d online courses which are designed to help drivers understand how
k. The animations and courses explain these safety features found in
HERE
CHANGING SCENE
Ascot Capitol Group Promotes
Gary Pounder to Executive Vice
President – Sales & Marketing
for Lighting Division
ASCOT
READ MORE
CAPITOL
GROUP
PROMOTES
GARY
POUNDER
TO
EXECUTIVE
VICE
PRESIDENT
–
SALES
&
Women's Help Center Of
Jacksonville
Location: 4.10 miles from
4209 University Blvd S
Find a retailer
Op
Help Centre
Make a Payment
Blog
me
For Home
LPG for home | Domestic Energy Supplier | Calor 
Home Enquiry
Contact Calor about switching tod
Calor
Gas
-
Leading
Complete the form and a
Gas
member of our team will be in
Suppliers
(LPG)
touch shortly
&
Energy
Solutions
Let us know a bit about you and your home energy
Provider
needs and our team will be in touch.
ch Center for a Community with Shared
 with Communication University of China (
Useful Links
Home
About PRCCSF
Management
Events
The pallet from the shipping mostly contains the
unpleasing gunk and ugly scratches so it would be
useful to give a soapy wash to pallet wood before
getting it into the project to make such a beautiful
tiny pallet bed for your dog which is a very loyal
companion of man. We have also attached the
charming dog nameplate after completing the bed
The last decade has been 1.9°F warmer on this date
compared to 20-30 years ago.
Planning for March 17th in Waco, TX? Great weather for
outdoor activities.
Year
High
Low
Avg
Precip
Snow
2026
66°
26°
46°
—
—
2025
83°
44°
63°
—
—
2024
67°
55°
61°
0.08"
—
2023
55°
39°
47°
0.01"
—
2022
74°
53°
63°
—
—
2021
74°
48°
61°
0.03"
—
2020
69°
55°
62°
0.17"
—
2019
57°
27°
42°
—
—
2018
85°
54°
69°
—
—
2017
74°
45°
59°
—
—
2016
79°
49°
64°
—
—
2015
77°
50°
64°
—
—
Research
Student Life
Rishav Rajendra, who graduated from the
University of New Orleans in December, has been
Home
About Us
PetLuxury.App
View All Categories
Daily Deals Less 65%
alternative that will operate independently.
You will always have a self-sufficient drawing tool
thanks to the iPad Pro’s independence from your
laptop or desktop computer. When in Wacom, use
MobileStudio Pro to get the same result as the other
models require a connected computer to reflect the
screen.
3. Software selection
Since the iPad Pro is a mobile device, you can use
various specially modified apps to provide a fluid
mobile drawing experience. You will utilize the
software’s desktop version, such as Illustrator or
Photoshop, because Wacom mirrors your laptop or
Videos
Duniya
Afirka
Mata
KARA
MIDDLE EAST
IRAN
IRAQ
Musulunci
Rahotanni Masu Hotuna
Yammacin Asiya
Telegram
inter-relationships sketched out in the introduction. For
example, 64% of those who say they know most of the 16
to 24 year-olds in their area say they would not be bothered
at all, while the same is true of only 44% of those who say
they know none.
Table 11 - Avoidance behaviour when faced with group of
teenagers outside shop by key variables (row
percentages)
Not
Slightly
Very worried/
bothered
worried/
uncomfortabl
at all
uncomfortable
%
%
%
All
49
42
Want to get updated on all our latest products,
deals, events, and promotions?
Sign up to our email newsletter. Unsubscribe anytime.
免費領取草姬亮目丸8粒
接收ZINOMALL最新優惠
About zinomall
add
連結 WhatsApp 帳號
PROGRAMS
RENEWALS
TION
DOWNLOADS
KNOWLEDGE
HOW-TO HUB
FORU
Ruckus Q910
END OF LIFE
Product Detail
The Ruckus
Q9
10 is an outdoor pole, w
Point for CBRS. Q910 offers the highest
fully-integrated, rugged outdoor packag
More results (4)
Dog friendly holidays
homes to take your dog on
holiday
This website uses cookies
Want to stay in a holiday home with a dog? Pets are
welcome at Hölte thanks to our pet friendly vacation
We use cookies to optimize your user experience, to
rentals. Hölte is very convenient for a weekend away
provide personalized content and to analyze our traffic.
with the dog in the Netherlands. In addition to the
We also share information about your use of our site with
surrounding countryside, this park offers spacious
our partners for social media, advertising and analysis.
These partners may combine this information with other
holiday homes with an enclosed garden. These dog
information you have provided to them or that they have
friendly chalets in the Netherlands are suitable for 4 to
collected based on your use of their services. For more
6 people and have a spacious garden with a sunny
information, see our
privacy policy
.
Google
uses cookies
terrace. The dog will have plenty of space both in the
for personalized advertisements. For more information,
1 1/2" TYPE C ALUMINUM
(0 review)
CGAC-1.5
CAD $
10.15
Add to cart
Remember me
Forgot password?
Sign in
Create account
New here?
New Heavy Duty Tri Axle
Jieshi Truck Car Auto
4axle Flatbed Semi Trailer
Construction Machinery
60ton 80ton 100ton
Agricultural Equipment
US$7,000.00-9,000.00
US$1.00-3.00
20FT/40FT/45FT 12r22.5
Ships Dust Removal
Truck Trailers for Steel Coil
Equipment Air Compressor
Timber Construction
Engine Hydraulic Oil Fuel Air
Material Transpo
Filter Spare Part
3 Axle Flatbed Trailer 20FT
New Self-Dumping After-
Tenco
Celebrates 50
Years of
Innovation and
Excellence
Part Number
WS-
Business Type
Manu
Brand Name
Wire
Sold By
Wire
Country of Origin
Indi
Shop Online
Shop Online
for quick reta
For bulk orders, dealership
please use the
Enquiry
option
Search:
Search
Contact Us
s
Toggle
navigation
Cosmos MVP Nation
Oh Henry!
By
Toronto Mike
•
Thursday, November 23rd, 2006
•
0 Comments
===
**PROBLEM DESCRIPTION**
For this exercise, output the entries above exactly as written.

**SOLUTION FOR THIS EXERCISE**
d online courses which are designed to help drivers understand how
k. The animations and courses explain these safety features found in
HERE
CHANGING SCENE
Ascot Capitol Group Promotes
Gary Pounder to Executive Vice
President – Sales & Marketing
for Lighting Division
ASCOT
READ MORE
CAPITOL
GROUP
PROMOTES
GARY
POUNDER
TO
EXECUTIVE
VICE
PRESIDENT
–
SALES
&
Women's Help Center Of
Jacksonville
Location: 4.10 miles from
4209 University Blvd S
Find a retailer
Op
Help Centre
Make a Payment
Blog
me
For Home
LPG for home | Domestic Energy Supplier | Calor 
Home Enquiry
Contact Calor about switching tod
Calor
Gas
-
Leading
Complete the form and a
Gas
member of our team will be in
Suppliers
(LPG)
touch shortly
&
Energy
Solutions
Let us know a bit about you and your home energy
Provider
needs and our team will be in touch.
ch Center for a Community with Shared
 with Communication University of China (
Useful Links
Home
About PRCCSF
Management
Events
The pallet from the shipping mostly contains the
unpleasing gunk and ugly scratches so it would be
useful to give a soapy wash to pallet wood before
getting it into the project to make such a beautiful
tiny pallet bed for your dog which is a very loyal
companion of man. We have also attached the
charming dog nameplate after completing the bed
The last decade has been 1.9°F warmer on this date
compared to 20-30 years ago.
Planning for March 17th in Waco, TX? Great weather for
outdoor activities.
Year
High
Low
Avg
Precip
Snow
2026
66°
26°
46°
—
—
2025
83°
44°
63°
—
—
2024
67°
55°
61°
0.08"
—
2023
55°
39°
47°
0.01"
—
2022
74°
53°
63°
—
—
2021
74°
48°
61°
0.03"
—
2020
69°
55°
62°
0.17"
—
2019
57°
27°
42°
—
—
2018
85°
54°
69°
—
—
2017
74°
45°
59°
—
—
2016
79°
49°
64°
—
—
2015
77°
50°
64°
—
—
Research
Student Life
Rishav Rajendra, who graduated from the
University of New Orleans in December, has been
Home
About Us
PetLuxury.App
View All Categories
Daily Deals Less 65%
alternative that will operate independently.
You will always have a self-sufficient drawing tool
thanks to the iPad Pro’s independence from your
laptop or desktop computer. When in Wacom, use
MobileStudio Pro to get the same result as the other
models require a connected computer to reflect the
screen.
3. Software selection
Since the iPad Pro is a mobile device, you can use
various specially modified apps to provide a fluid
mobile drawing experience. You will utilize the
software’s desktop version, such as Illustrator or
Photoshop, because Wacom mirrors your laptop or
Videos
Duniya
Afirka
Mata
KARA
MIDDLE EAST
IRAN
IRAQ
Musulunci
Rahotanni Masu Hotuna
Yammacin Asiya
Telegram
inter-relationships sketched out in the introduction. For
example, 64% of those who say they know most of the 16
to 24 year-olds in their area say they would not be bothered
at all, while the same is true of only 44% of those who say
they know none.
Table 11 - Avoidance behaviour when faced with group of
teenagers outside shop by key variables (row
percentages)
Not
Slightly
Very worried/
bothered
worried/
uncomfortabl
at all
uncomfortable
%
%
%
All
49
42
Want to get updated on all our latest products,
deals, events, and promotions?
Sign up to our email newsletter. Unsubscribe anytime.
免費領取草姬亮目丸8粒
接收ZINOMALL最新優惠
About zinomall
add
連結 WhatsApp 帳號
PROGRAMS
RENEWALS
TION
DOWNLOADS
KNOWLEDGE
HOW-TO HUB
FORU
Ruckus Q910
END OF LIFE
Product Detail
The Ruckus
Q9
10 is an outdoor pole, w
Point for CBRS. Q910 offers the highest
fully-integrated, rugged outdoor packag
More results (4)
Dog friendly holidays
homes to take your dog on
holiday
This website uses cookies
Want to stay in a holiday home with a dog? Pets are
welcome at Hölte thanks to our pet friendly vacation
We use cookies to optimize your user experience, to
rentals. Hölte is very convenient for a weekend away
provide personalized content and to analyze our traffic.
with the dog in the Netherlands. In addition to the
We also share information about your use of our site with
surrounding countryside, this park offers spacious
our partners for social media, advertising and analysis.
These partners may combine this information with other
holiday homes with an enclosed garden. These dog
information you have provided to them or that they have
friendly chalets in the Netherlands are suitable for 4 to
collected based on your use of their services. For more
6 people and have a spacious garden with a sunny
information, see our
privacy policy
.
Google
uses cookies
terrace. The dog will have plenty of space both in the
for personalized advertisements. For more information,
1 1/2" TYPE C ALUMINUM
(0 review)
CGAC-1.5
CAD $
10.15
Add to cart
Remember me
Forgot password?
Sign in
Create account
New here?
New Heavy Duty Tri Axle
Jieshi Truck Car Auto
4axle Flatbed Semi Trailer
Construction Machinery
60ton 80ton 100ton
Agricultural Equipment
US$7,000.00-9,000.00
US$1.00-3.00
20FT/40FT/45FT 12r22.5
Ships Dust Removal
Truck Trailers for Steel Coil
Equipment Air Compressor
Timber Construction
Engine Hydraulic Oil Fuel Air
Material Transpo
Filter Spare Part
3 Axle Flatbed Trailer 20FT
New Self-Dumping After-
Tenco
Celebrates 50
Years of
Innovation and
Excellence
Part Number
WS-
Business Type
Manu
Brand Name
Wire
Sold By
Wire
Country of Origin
Indi
Shop Online
Shop Online
for quick reta
For bulk orders, dealership
please use the
Enquiry
option
Search:
Search
Contact Us
s
Toggle
navigation
Cosmos MVP Nation
Oh Henry!
By
Toronto Mike
•
Thursday, November 23rd, 2006
•
0 Comments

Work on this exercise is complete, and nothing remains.